By Dr. Thomas King, CTO at DE-CIX
Digitalization is accelerating across industrial sectors. Even non-digital products demand digital processes and value chains, and more and more products and business models rely on data and the provision of digital services. Whether it’s managing a multi-cloud scenario, building a smart factory, or ensuring connectivity to partner networks, companies require a combination of low latency, security, and absolute reliability in their network connections. Here, a significant role is played by Internet Exchanges (IXs). They guarantee a smooth, secure, and fast exchange of data packets between networks of any size, ranging from city carriers to streaming providers, cloud service providers and enterprises. Dr. Thomas King, CTO at DE-CIX, has identified 5 trends that will shape the connected business world, the further evolution of technology, and the interconnection business in 2023.

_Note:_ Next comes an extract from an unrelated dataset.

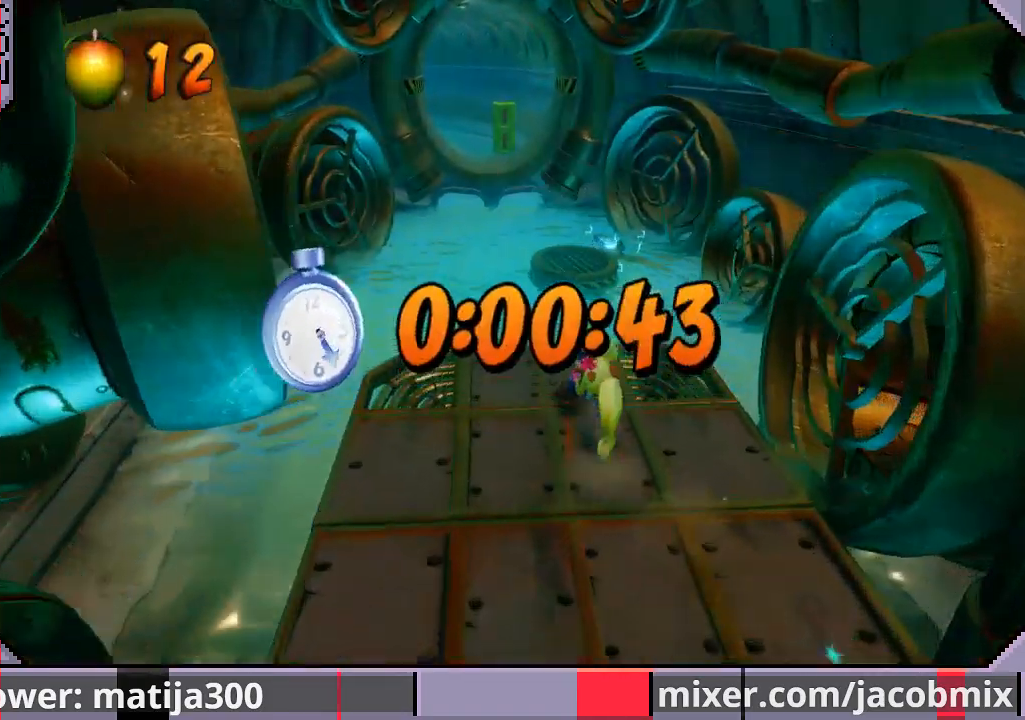
{"buttons": ["DPAD_UP", "DPAD_LEFT"], "left_stick": "center", "right_stick": "center", "events": [[33, "CROSS", "down"], [333, "R1", "up"], [367, "CROSS", "up"], [367, "DPAD_LEFT", "down"]]}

1. Enablement of cloud-to-cloud communication
The cloud has become essential to the smooth running of any modern business. However, regulators around the world are increasingly concerned about cloud concentration, where companies become dependent on a single provider. More and more companies are adopting a multi-cloud strategy, which not only mitigates over-reliance on one provider, but also allows companies to cherry-pick the best services from different cloud providers and prevents vendor lock-in. But simply sourcing services from multiple clouds is not in itself a complete solution. As a result of data portability challenges, companies may find it challenging to switch between cloud providers, so individual workloads and applications may remain siloed on single clouds. This is also the case for certain cloud providers that offer proprietary applications not available through other providers (e.g. certain AI applications).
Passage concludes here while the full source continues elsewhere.